Zurück in Deutschland. In der Zeitschrift "Der Spiegel" (Ausgabe 47/1998) erzählt ein deutscher Häftling seine Leidensgeschichte in Fuchu. Das, was dort an Grausamkeiten und Menschenverachtung zutage gefördert wird, übersteigt meine Vorstellungen und Befürchtungen. Fuchu - eine wahre Folterwerkstatt!. Ratlosigkeit bei mir, aber auch wachsender Unmut, Ärger - nicht zuletzt über mich selbst. Warum? Ich muß mich sortieren: Für Selbstgerechtigkeit besteht kein Anlaß. Ich denke an unsere Gefängnisse, "Knäste" und an ihre zum Teil kriminellen, ja mafiosen Strukturen, an die hohe Rauschgiftproblematik, an Straftaten bis hin zu Kapitalverbrechen.
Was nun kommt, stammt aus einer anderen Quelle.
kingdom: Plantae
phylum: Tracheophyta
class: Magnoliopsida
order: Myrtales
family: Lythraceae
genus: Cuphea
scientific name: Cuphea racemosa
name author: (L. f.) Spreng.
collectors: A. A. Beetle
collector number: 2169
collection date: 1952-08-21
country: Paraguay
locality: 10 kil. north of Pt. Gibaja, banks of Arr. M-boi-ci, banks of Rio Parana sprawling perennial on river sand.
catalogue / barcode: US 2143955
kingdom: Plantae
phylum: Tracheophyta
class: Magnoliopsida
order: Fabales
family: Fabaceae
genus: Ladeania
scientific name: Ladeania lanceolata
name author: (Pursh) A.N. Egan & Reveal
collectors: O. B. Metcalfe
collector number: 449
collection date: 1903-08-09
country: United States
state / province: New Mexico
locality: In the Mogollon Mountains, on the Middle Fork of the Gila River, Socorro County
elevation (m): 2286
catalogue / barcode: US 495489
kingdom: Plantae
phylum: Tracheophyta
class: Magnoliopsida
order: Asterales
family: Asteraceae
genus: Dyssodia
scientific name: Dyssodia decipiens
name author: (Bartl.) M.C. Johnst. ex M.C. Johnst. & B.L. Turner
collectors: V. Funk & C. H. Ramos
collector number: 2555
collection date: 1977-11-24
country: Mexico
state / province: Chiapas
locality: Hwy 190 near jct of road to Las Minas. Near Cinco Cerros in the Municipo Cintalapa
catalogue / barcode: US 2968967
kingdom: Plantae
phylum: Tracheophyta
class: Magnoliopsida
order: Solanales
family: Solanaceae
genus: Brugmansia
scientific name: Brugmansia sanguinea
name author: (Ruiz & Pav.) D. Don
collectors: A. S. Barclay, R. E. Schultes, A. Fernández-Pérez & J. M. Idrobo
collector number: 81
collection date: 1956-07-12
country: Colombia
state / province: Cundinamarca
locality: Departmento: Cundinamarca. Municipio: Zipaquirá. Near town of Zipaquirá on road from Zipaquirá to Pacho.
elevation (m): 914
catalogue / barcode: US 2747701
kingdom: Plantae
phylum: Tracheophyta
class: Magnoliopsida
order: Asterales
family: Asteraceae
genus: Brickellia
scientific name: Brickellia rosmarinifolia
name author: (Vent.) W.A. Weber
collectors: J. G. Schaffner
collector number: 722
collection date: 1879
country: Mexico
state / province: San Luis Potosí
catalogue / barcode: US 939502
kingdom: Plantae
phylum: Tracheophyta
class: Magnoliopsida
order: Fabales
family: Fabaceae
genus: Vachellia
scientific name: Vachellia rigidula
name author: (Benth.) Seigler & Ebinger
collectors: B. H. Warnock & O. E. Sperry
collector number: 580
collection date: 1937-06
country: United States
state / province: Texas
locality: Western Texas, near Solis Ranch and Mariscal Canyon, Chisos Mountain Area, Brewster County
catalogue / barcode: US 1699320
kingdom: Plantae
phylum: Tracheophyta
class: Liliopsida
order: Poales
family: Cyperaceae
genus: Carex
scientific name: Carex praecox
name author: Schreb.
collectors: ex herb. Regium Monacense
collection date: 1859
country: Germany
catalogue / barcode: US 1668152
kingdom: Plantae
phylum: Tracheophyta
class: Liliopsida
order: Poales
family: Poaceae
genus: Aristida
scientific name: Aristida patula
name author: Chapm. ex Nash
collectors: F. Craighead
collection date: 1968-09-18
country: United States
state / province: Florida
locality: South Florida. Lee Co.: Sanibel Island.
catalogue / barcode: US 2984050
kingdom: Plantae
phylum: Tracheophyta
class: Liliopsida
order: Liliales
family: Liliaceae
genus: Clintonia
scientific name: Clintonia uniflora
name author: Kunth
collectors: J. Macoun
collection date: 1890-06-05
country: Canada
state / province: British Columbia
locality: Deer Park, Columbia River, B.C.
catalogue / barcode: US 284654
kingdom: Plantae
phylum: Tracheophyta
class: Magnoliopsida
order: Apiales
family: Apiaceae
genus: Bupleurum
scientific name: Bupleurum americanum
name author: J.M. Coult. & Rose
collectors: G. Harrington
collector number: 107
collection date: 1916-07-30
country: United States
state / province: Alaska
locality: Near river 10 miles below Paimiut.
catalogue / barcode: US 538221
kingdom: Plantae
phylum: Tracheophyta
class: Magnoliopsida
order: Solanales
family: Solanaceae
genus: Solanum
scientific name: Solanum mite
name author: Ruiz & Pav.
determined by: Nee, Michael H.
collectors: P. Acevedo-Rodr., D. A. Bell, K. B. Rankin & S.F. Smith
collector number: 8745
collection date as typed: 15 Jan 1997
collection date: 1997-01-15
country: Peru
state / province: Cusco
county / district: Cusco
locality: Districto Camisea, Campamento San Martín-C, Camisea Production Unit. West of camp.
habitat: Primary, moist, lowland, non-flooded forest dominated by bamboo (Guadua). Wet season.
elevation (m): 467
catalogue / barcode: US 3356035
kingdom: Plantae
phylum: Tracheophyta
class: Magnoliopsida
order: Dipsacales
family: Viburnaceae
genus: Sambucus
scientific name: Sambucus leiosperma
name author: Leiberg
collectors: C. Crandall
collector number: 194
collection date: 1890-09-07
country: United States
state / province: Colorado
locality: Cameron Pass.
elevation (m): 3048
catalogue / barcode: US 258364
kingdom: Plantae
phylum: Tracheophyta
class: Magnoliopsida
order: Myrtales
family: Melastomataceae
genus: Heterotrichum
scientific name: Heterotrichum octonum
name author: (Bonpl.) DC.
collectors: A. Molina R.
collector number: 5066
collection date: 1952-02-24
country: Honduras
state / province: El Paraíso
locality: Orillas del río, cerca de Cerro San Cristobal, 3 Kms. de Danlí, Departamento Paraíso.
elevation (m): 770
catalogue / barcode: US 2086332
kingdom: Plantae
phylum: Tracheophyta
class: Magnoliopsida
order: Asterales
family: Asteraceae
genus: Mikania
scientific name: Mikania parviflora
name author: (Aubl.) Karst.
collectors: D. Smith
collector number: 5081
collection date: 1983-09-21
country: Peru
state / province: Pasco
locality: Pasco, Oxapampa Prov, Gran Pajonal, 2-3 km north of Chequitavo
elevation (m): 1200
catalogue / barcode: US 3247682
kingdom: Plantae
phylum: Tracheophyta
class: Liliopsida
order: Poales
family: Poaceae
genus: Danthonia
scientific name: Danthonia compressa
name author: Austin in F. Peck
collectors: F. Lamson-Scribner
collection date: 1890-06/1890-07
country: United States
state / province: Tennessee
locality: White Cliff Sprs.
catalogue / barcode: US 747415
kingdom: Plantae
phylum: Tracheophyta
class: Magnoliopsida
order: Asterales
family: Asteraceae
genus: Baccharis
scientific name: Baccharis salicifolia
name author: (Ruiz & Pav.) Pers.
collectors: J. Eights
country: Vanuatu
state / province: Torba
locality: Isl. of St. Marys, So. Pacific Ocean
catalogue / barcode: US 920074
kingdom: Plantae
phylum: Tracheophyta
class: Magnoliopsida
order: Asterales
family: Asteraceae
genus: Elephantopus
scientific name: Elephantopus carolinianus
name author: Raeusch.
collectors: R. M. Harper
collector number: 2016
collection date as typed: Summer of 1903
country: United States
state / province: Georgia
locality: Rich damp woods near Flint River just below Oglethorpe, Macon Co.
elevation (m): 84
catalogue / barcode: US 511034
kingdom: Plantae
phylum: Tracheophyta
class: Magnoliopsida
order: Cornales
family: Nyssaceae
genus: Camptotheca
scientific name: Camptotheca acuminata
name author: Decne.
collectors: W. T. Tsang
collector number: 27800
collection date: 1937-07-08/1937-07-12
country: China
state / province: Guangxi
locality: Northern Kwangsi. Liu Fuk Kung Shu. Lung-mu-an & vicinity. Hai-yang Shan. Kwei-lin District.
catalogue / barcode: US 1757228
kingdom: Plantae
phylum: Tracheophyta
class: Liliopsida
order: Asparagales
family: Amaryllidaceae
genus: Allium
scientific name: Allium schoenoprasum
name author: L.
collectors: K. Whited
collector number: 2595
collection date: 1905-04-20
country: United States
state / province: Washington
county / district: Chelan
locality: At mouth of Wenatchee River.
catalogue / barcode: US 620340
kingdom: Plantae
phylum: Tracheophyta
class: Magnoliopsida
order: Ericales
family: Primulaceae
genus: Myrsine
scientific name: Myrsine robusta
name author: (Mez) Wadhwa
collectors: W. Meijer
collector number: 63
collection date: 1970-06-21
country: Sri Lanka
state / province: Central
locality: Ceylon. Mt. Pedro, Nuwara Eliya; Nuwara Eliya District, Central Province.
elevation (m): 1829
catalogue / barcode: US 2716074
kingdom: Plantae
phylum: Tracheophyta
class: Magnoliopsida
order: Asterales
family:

Dennoch: Ich fühle mich vorgeführt, mißbraucht, wohl auch instrumentalisiert. Der blauäugige "Touri", dem ein Schauspiel vorgeführt wird. Die hochrangige Justizdelegation, höflich empfangen unter Austausch von Freundlichkeiten. Man hatte "ein gutes Gespräch" - so heißt es später dann doch. Erweckt wird der Anschein der Billigung, der Akzeptanz, jedenfalls der widerspruchslosen Hinnahme.

Ich bin zu Höflichkeit gegenüber Gastgebern erzogen, aber auch zur offenen Meinungsäußerung. Daher sage ich hier und andernorts (auch zu gegebener Zeit in Japan): Ich habe es gemerkt, das Schauspiel durchschaut und verurteile die Zustände und Vorgänge in Fuchu, wie dies im übrigen an allen Orten zu tun wäre, wo Menschenrechte und Menschenwürde mit Füßen getreten werden.